1. A construction method of a Parkinson disease genomics correlation model is characterized by comprising the following steps:

acquiring first genetic data and second genetic data;

annotating the first genetic data and the second genetic data to obtain first annotated data and second annotated data;

scoring the first annotated data and the second genetic data according to a preset scoring rule;

and (4) dividing the priority level according to the scoring result to construct a Parkinson association model.

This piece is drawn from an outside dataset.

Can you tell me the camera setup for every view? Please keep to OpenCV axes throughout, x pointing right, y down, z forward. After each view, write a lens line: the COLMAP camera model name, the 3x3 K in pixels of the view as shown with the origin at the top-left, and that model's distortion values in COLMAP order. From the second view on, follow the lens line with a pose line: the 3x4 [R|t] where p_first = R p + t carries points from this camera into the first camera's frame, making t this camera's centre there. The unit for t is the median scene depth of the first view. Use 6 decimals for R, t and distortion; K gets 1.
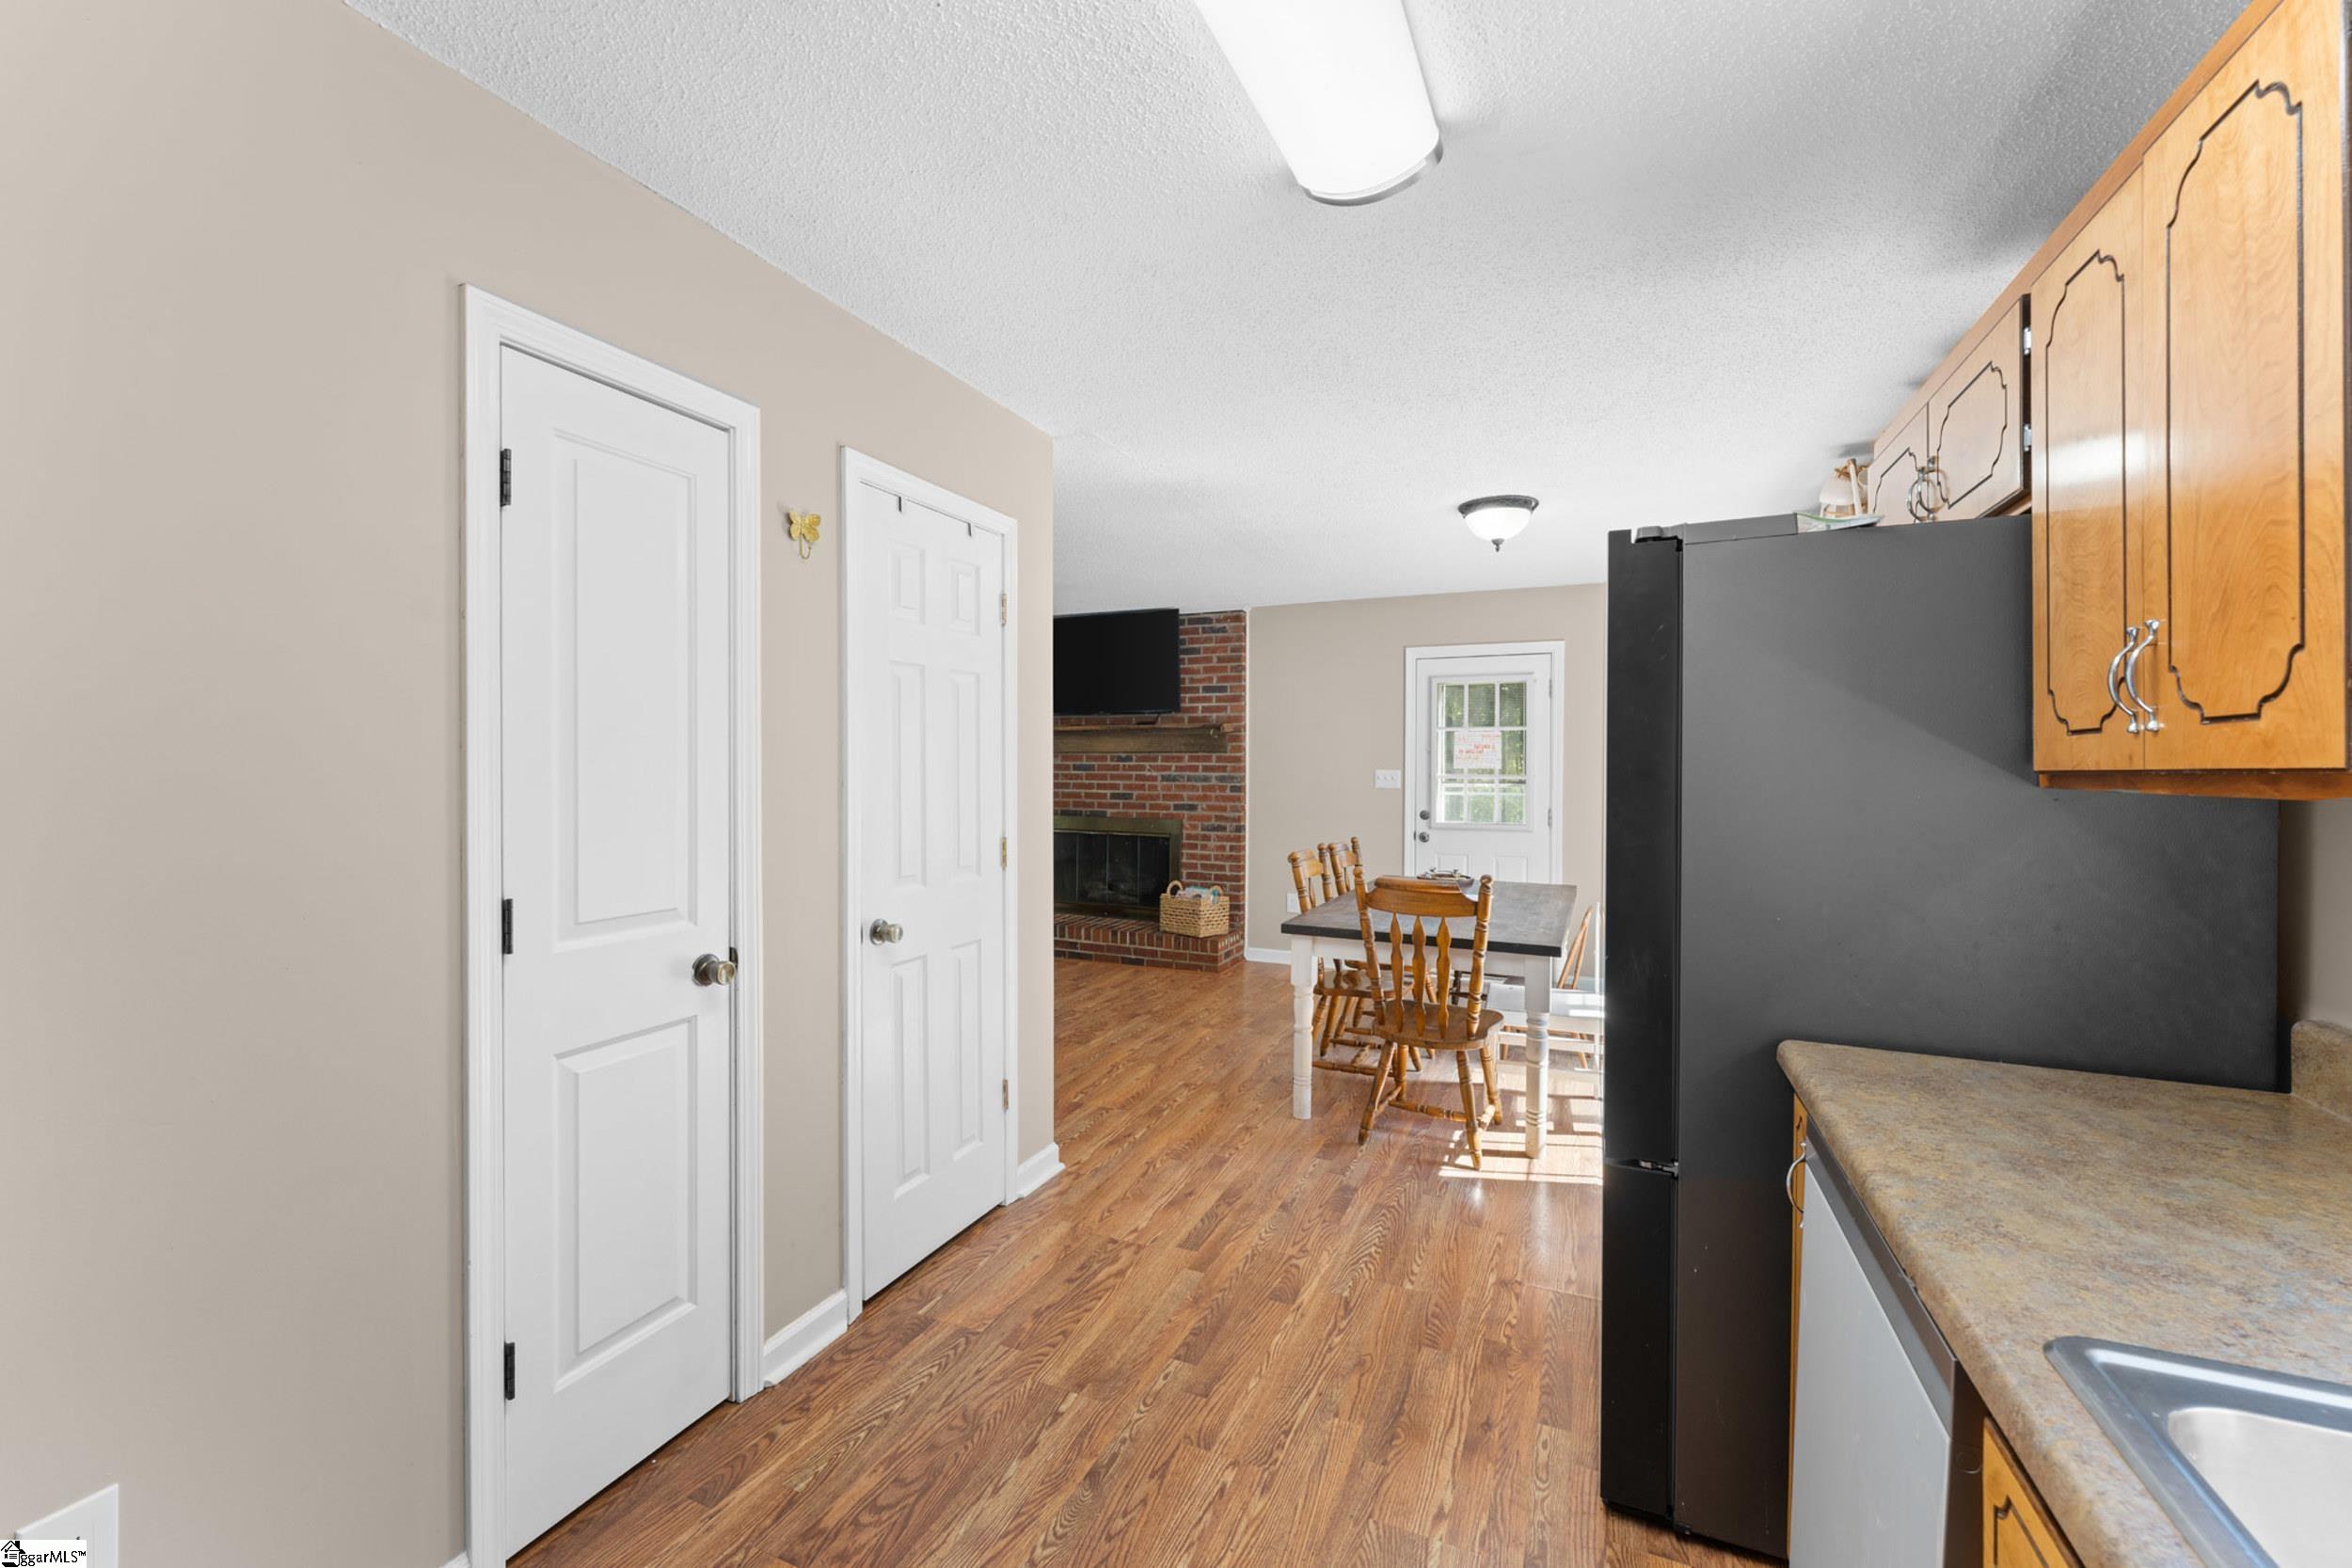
lens RADIAL K [[943.6, 0, 1162.2], [0, 943.6, 774.0], [0, 0, 1]] dist [-0.002685, 0.000242]
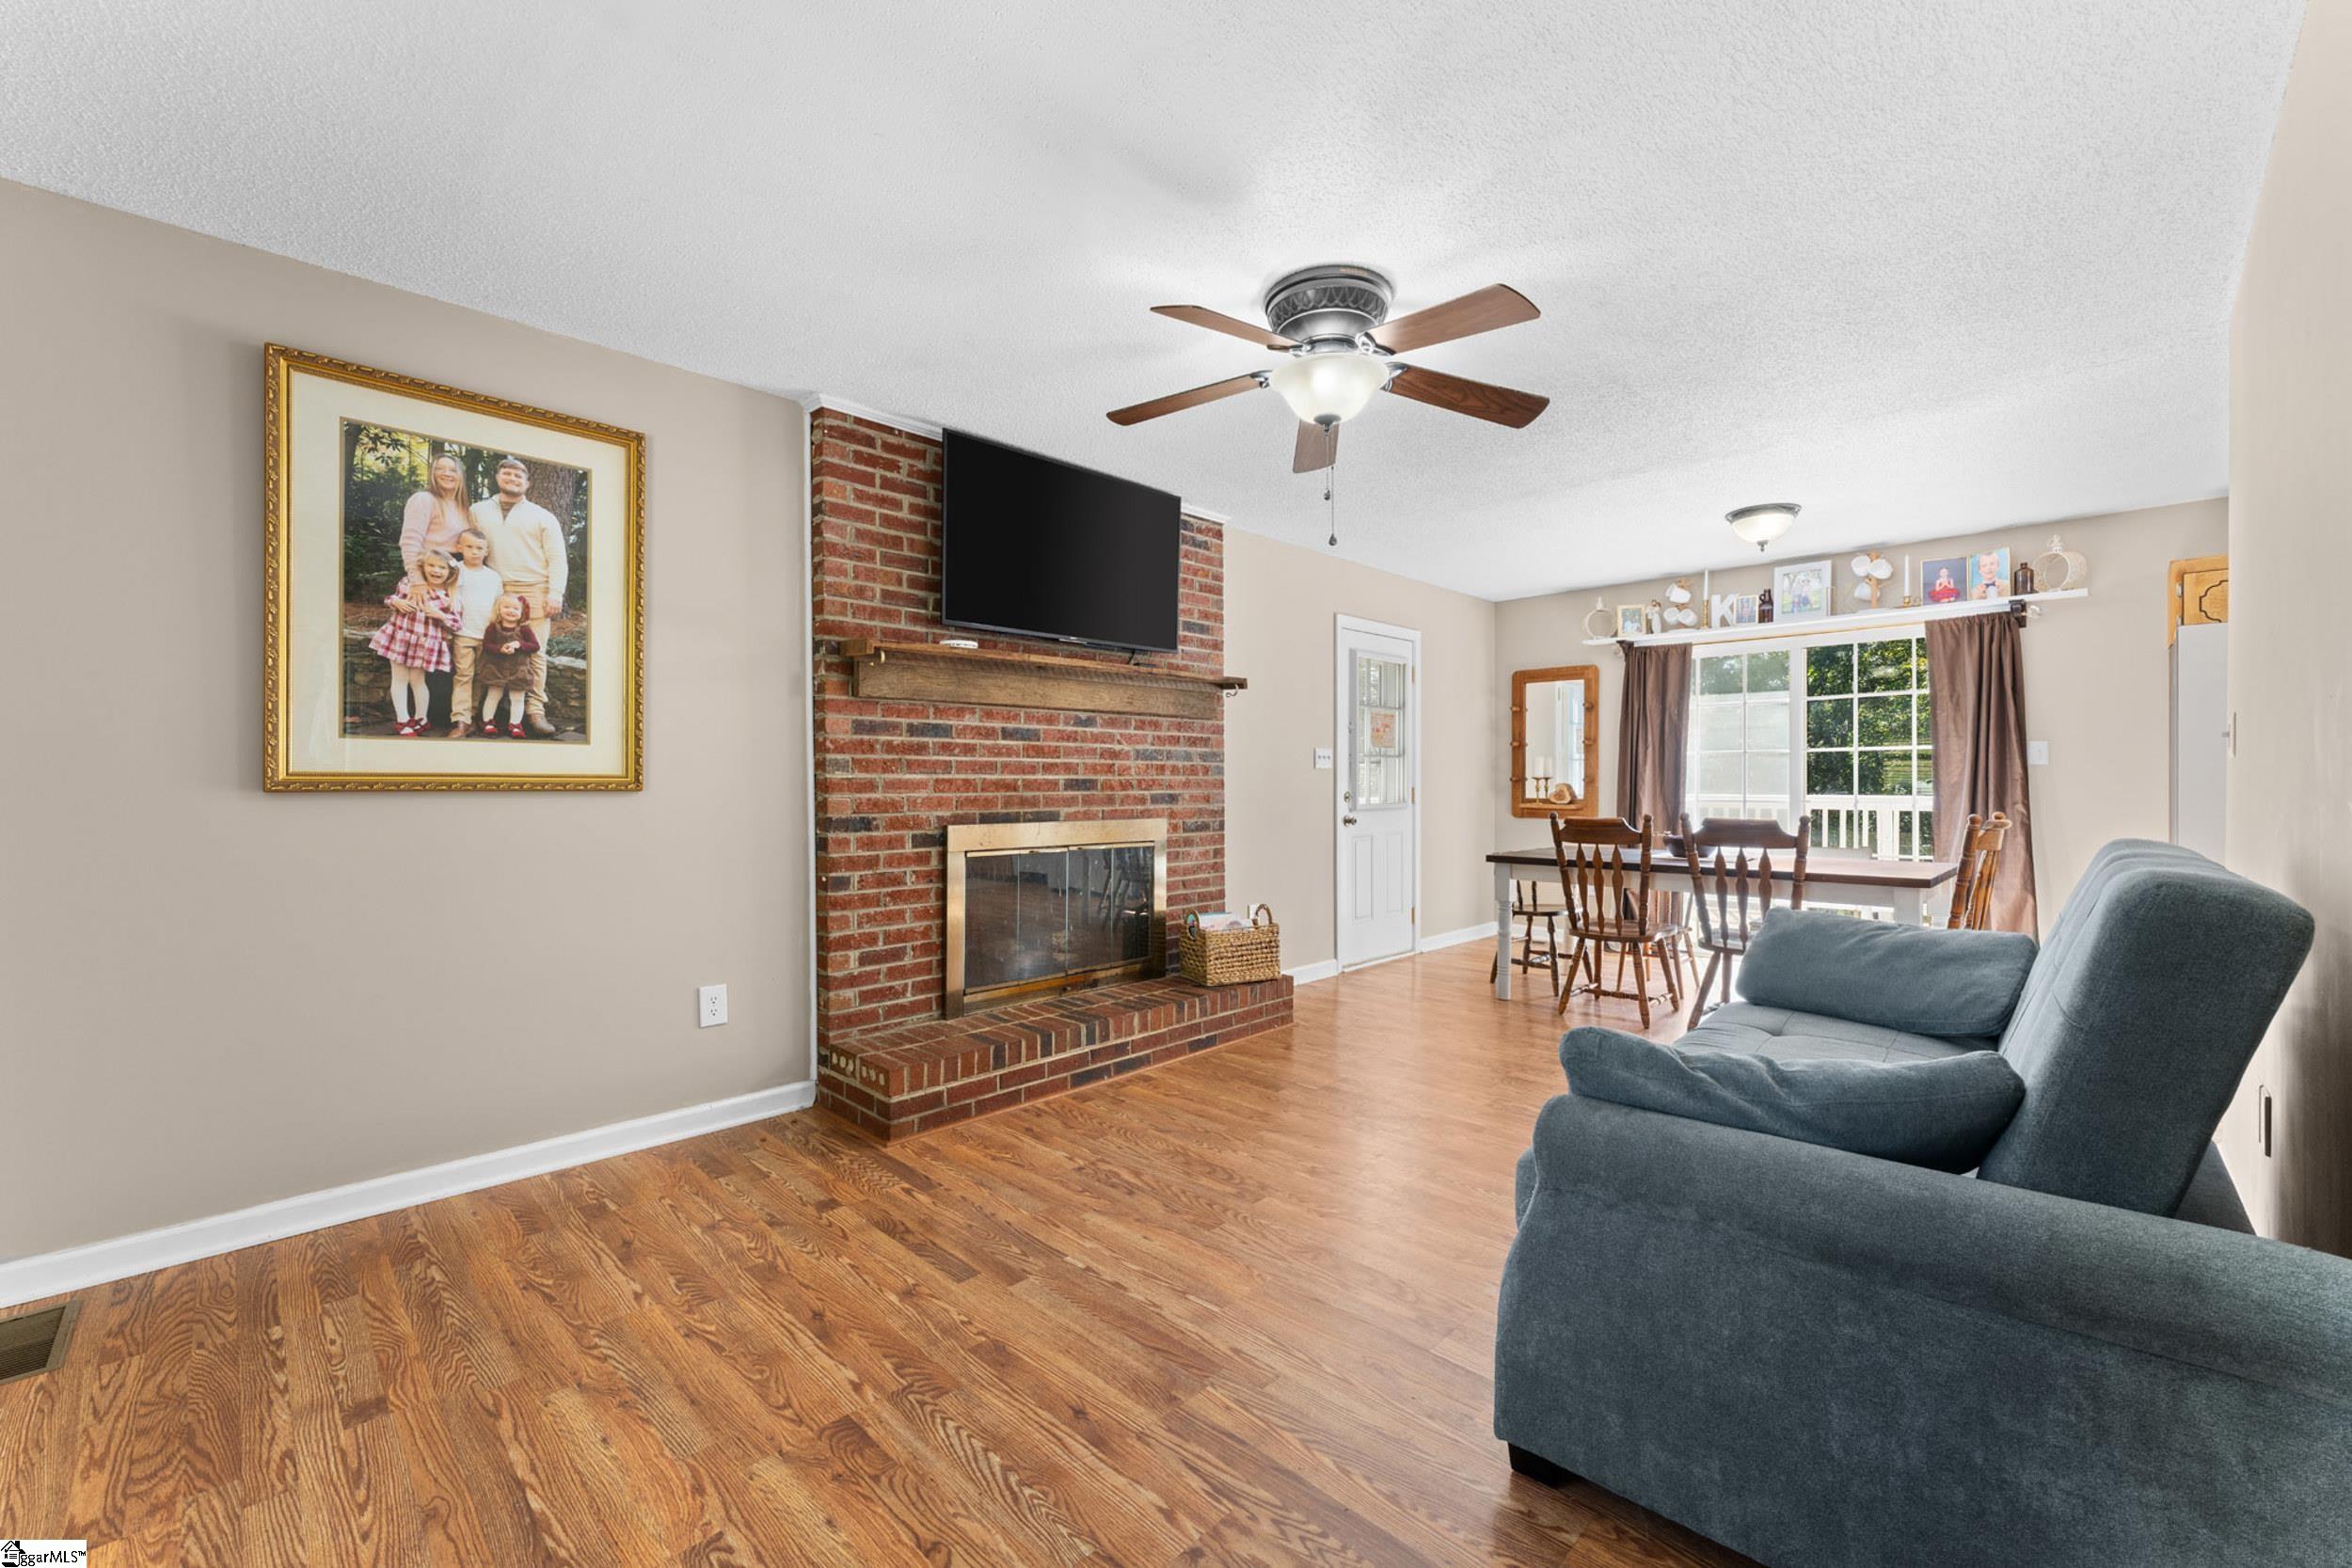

2. The construction method according to claim 1, wherein acquiring the first genetic data and the second genetic data comprises:

acquiring literature data in PubMed and gene data submitted by a user;

3. The construction method according to claim 1, wherein annotating the first genetic data and the second genetic data, resulting in first annotated data and second annotated data comprises:

4. The construction method according to claim 1, wherein scoring the annotated data and the second genetic data according to a preset scoring rule comprises:

5. The construction method of claim 1, wherein the prioritizing according to the scoring results and constructing the parkinson correlation model comprises:

giving confidence level to each score area according to the scores;

6. The construction method according to claim 1, wherein the prioritizing according to the scoring results further comprises, after constructing the parkinson correlation model:

adopting a PHP-based web framework Lavarel to build an online database and an analysis framework;

7. The construction method according to claim 1, wherein the prioritizing according to the scoring results further comprises, after constructing the parkinson correlation model:

receiving a genomics file uploaded by a user;

8. A device for constructing a Parkinson disease genomics correlation model is characterized by comprising the following components:

an acquisition module for acquiring first genetic data and second genetic data;

the annotation module is used for annotating the first genetic data and the second genetic data to obtain first annotated data and second annotated data;

a scoring module for scoring the first annotated data and the second genetic data according to a preset scoring rule;

and the construction module is used for dividing priority levels according to the scoring results and constructing the Parkinson association model.

9. A server, comprising: the method of constructing a parkinsonism genomics linked model of any one of claims 1 to 7.

10. A storage medium, comprising: the method of constructing a parkinsonism genomics linked model of any one of claims 1 to 7.